The Jewish Defense League (1970s-2002)

Those who used to watch Jerry Springer at his best may remember the JDL.  They were the guys in yarmulkes that would come in fists swinging at the Klansmen on stage.  The JDL was founded by Rabbi Meir Kahane in 1968 to combat Anti-Semitism in the United States—with an emphasis on the word “combat.”  These guys would take anybody on: the Klan, neo-Nazis, even the Soviet Union (their bombings of Soviet places of interest in the 1970s are what drew them attention).  Yet their use of violence has branded them a terrorist group by the FBI, and the killing of Arab-American activist Alex Odeh, the attempted assassination of Arab-American Congressman Darrell Issa and attempted bombing of a mosque in Culver City, California pushed them over the edge.  Their website claims that the group renounces terrorism, but the jury’s still out.  Still, for a time the JDL pretty much obliterated the Woody Allen-like caricature of a wimpy Jew.

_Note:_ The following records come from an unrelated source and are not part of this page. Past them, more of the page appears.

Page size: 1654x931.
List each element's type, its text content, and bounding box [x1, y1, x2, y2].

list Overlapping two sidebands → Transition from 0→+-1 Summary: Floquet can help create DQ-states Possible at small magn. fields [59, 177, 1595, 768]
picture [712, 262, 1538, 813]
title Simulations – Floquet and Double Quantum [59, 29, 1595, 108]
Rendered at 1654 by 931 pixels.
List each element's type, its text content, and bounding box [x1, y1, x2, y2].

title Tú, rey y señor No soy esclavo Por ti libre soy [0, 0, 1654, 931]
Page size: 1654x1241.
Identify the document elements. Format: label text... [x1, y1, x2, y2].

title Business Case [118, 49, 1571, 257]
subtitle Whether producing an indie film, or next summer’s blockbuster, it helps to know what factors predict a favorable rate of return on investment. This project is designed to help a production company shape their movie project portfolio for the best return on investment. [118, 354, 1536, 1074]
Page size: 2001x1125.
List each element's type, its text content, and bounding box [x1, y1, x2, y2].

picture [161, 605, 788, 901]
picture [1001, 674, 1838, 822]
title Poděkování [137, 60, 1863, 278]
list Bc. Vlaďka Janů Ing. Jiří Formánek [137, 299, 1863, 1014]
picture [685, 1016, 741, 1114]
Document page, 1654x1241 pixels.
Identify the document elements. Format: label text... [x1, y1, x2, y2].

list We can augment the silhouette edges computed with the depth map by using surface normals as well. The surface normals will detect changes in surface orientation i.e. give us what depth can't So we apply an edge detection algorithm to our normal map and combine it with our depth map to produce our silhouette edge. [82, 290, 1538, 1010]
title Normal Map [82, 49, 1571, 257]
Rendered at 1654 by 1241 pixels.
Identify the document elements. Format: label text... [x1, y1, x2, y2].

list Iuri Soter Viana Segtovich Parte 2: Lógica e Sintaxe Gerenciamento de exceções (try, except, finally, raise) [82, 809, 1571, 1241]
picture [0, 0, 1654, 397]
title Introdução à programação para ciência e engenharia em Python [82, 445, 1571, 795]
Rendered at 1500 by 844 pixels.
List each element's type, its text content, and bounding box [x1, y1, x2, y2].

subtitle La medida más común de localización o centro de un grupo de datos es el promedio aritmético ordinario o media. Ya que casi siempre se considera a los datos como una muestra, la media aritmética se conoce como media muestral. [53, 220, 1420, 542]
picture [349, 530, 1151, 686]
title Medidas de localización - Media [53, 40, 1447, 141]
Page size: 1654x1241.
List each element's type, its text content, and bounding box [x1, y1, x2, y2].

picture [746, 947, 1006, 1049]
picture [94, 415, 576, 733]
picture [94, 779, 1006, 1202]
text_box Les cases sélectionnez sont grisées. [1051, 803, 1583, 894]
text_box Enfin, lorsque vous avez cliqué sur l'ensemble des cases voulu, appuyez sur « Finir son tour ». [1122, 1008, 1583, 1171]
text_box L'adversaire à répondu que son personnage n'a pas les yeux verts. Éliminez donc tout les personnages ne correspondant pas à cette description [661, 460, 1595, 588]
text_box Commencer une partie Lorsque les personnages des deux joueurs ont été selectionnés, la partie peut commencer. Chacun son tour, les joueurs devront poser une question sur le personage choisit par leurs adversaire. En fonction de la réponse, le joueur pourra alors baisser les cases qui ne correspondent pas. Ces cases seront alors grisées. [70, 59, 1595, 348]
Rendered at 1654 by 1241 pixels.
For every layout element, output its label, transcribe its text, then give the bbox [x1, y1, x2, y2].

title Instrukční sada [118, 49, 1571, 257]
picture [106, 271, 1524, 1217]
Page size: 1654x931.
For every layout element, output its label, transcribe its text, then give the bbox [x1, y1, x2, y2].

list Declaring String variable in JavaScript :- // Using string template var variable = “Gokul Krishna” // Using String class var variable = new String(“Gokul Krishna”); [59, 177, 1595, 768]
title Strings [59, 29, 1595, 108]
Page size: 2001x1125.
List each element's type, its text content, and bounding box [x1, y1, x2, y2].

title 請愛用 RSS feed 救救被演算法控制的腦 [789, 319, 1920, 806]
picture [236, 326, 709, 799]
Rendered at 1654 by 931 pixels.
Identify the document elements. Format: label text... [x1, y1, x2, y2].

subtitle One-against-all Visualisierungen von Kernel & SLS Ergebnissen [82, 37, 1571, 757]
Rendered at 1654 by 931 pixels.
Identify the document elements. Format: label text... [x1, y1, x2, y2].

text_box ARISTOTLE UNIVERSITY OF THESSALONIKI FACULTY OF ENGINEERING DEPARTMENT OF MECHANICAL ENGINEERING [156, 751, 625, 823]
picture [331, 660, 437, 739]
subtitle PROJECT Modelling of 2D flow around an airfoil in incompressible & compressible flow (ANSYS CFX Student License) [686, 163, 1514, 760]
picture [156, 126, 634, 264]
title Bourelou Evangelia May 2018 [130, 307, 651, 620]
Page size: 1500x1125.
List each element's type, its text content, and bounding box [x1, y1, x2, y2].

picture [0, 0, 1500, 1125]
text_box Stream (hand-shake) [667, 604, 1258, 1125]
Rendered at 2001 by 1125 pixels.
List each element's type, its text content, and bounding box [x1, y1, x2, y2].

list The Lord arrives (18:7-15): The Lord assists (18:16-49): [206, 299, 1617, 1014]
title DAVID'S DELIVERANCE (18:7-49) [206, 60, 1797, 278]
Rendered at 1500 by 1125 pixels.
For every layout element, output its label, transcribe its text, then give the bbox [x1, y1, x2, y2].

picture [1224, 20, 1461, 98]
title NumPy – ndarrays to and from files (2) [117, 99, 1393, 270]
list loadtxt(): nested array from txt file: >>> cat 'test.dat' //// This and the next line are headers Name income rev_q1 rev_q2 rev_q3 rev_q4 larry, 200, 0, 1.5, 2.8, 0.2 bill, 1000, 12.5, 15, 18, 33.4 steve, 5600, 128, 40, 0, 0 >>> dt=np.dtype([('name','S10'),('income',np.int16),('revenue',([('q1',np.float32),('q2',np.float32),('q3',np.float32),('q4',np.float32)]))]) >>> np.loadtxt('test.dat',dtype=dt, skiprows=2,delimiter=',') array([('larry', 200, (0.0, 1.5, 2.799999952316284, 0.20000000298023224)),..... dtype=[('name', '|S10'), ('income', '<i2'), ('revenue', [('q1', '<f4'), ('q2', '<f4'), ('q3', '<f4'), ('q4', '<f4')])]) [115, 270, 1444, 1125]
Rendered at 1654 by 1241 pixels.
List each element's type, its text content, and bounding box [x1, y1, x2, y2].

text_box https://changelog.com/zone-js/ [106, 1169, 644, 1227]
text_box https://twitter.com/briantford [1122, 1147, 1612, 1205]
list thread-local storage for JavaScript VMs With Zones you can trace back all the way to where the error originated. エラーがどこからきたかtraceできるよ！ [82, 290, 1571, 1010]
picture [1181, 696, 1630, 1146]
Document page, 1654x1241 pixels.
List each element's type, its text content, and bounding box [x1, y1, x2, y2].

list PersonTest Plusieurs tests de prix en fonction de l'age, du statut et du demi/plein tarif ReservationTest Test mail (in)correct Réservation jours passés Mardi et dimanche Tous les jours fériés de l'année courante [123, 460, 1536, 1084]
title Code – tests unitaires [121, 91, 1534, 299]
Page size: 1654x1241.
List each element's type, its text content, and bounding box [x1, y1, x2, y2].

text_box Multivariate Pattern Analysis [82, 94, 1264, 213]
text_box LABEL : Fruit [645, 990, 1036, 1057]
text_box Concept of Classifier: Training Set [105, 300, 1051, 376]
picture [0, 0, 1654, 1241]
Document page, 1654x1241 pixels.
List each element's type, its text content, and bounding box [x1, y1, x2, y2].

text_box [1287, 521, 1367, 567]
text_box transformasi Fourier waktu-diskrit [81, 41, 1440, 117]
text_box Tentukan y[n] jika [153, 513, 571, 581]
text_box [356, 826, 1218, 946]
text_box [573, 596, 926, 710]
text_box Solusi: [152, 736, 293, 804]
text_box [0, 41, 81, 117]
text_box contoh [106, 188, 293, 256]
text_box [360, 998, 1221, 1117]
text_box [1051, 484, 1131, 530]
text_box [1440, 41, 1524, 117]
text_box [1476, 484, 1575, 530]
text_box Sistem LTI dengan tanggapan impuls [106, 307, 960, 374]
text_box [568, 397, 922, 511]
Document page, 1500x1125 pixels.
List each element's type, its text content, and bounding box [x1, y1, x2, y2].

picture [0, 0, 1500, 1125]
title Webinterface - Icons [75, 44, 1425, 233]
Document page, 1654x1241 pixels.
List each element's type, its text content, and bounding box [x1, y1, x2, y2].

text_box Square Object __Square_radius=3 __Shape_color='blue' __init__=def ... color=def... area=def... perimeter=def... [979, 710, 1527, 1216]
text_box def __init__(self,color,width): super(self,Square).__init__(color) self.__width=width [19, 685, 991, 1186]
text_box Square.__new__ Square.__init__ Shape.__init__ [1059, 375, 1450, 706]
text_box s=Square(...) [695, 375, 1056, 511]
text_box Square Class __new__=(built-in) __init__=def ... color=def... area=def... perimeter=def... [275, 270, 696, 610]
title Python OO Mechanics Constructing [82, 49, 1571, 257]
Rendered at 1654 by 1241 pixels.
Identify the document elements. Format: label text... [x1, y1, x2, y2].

 As always, I know the list isn’t exhaustive. The Black Nationalist Party, the various white supremacist groups, the Unabomber, antigovernment militias, pre-2001 Islamic fundamentalism—all worthy of study. 

Let us know of other terrorist actions in the United States that I may have forgotten.  More importantly, see if your students can weigh the costs and the benefits of terrorist actions–and see if violence can truly be avoided.